(Testo fornito)
**********

L’Europa ha conseguito con anticipo gli obiettivi del pacchetto di misure per il clima al 2020, ma nel nuovo pacchetto al 2030 ha identificato target (27% di rinnovabili sul consumo finale lordo e 30% di riduzione del consumo tendenziale di energia) che difficilmente consentiranno di centrare l’obiettivo di riduzione dei gas serra del 40%. L’attuazione dell’Accordo di Parigi richiederà un miglioramento dei target europei al 2030. L’Europa è anche alla vigilia dell’approvazione del Pacchetto sulla Circular Economy per rendere l’economia europea la più efficiente del mondo nell’utilizzo delle risorse, con la revisione delle 4 Direttive sui rifiuti, anche se persistono atteggiamenti contrastanti tra i Paesi membri e tra le forze politiche, come dimostra l’accesso dibattito intervenuto al Parlamento europeo sulla proposta di nuovo Regolamento della Commissione UE per una maggior diffusione dei fertilizzanti organici.

**********

(Righe fornite)
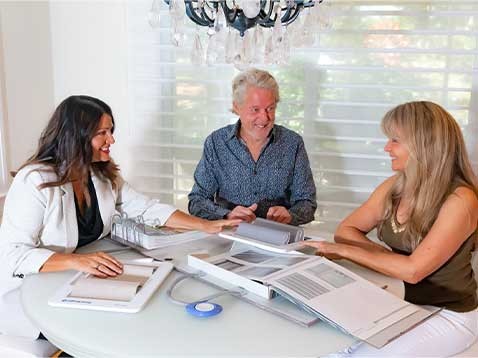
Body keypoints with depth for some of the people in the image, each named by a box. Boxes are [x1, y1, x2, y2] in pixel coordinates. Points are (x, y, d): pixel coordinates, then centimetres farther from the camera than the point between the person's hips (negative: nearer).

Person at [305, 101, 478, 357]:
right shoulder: (394, 187, -1)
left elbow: (413, 270, -24)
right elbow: (346, 230, 5)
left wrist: (344, 251, -19)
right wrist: (381, 254, -14)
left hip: (447, 316, -5)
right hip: (400, 302, 6)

**********

(Compito)
Nel testo fornito, quale quota di rinnovabili sul consumo finale lordo è fissata come target europeo al 2030?

(Risposta)
Il target è del 27% di rinnovabili sul consumo finale lordo.